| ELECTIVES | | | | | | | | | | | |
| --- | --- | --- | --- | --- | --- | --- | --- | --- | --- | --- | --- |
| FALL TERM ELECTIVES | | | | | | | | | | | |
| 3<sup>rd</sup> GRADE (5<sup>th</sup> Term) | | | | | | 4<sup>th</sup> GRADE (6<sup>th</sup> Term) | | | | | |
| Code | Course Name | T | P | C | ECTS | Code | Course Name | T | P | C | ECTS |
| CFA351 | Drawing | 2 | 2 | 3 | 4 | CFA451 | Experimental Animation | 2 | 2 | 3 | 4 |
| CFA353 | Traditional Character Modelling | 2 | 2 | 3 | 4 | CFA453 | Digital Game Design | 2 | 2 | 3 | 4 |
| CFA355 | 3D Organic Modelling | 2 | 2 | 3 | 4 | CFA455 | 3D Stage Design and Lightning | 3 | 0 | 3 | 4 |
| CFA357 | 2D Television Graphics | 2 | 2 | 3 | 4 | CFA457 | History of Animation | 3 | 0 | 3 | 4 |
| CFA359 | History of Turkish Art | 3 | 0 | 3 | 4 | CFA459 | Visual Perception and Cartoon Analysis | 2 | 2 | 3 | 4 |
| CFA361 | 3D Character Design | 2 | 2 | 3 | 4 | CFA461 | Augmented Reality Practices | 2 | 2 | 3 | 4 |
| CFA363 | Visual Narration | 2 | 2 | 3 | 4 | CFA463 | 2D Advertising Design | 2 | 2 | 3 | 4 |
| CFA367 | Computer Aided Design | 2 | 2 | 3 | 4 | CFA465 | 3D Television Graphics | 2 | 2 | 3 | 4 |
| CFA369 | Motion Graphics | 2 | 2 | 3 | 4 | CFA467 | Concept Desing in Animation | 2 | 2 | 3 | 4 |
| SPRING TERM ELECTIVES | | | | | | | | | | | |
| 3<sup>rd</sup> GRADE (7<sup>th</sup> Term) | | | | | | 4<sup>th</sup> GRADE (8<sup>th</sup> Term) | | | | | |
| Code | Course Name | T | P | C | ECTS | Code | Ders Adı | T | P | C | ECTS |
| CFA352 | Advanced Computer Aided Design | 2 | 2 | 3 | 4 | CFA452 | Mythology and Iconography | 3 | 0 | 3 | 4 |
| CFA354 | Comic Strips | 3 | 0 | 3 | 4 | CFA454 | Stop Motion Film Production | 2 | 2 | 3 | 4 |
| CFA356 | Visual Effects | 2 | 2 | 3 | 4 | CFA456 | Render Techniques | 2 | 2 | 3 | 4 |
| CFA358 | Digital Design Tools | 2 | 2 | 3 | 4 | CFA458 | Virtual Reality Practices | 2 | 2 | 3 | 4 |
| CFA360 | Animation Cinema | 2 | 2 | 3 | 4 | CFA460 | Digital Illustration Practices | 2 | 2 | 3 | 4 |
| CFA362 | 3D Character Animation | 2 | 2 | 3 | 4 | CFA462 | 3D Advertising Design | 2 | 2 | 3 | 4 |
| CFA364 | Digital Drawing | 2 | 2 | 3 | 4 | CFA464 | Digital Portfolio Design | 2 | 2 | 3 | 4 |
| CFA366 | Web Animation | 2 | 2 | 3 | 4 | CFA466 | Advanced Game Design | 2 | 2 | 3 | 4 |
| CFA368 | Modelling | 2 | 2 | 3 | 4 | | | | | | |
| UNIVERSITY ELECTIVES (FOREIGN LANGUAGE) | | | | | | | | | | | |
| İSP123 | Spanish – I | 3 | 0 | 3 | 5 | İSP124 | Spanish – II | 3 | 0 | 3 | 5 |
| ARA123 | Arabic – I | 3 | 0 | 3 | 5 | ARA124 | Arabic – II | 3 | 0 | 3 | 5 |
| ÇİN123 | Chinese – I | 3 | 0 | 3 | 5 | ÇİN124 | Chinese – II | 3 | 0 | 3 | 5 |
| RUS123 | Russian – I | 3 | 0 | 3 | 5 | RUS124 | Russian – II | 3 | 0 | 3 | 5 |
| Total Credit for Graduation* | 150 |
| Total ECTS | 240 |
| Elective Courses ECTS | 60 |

———

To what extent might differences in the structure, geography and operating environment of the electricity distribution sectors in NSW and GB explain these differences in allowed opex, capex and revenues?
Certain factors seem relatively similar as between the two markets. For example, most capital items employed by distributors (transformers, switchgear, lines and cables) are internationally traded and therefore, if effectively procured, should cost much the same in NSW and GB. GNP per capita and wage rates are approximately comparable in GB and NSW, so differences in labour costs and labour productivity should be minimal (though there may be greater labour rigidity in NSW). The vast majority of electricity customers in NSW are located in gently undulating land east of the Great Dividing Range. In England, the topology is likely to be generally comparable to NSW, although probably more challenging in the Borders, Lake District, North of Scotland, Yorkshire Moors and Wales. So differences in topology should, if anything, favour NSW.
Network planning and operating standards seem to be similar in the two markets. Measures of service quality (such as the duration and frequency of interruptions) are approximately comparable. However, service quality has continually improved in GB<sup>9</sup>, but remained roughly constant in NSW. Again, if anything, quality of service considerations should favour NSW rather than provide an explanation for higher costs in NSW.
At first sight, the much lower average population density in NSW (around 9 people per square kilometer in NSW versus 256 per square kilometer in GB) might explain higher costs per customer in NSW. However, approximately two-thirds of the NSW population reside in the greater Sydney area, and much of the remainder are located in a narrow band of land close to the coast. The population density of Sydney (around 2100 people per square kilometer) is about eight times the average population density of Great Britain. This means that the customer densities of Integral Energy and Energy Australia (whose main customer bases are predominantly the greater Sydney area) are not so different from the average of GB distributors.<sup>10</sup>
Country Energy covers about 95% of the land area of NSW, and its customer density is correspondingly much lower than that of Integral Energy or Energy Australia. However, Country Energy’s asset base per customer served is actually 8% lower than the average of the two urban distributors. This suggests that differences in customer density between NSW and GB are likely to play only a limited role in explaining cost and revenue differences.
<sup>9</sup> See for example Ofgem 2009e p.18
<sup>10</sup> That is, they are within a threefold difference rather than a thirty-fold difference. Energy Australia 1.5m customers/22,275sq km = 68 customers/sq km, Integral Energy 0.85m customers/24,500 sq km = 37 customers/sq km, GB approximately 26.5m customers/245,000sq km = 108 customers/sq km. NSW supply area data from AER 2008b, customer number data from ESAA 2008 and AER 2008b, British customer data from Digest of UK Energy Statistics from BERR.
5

———

After locating the line with "CFA358 | Digital" in the material above, return it and each line after it exactly, ending at the line with "UNIVERSITY ELECTIVES (FOREIGN".

*REPLY*.
| CFA358 | Digital Design Tools | 2 | 2 | 3 | 4 | CFA458 | Virtual Reality Practices | 2 | 2 | 3 | 4 |
| CFA360 | Animation Cinema | 2 | 2 | 3 | 4 | CFA460 | Digital Illustration Practices | 2 | 2 | 3 | 4 |
| CFA362 | 3D Character Animation | 2 | 2 | 3 | 4 | CFA462 | 3D Advertising Design | 2 | 2 | 3 | 4 |
| CFA364 | Digital Drawing | 2 | 2 | 3 | 4 | CFA464 | Digital Portfolio Design | 2 | 2 | 3 | 4 |
| CFA366 | Web Animation | 2 | 2 | 3 | 4 | CFA466 | Advanced Game Design | 2 | 2 | 3 | 4 |
| CFA368 | Modelling | 2 | 2 | 3 | 4 | | | | | | |
| UNIVERSITY ELECTIVES (FOREIGN LANGUAGE) | | | | | | | | | | | |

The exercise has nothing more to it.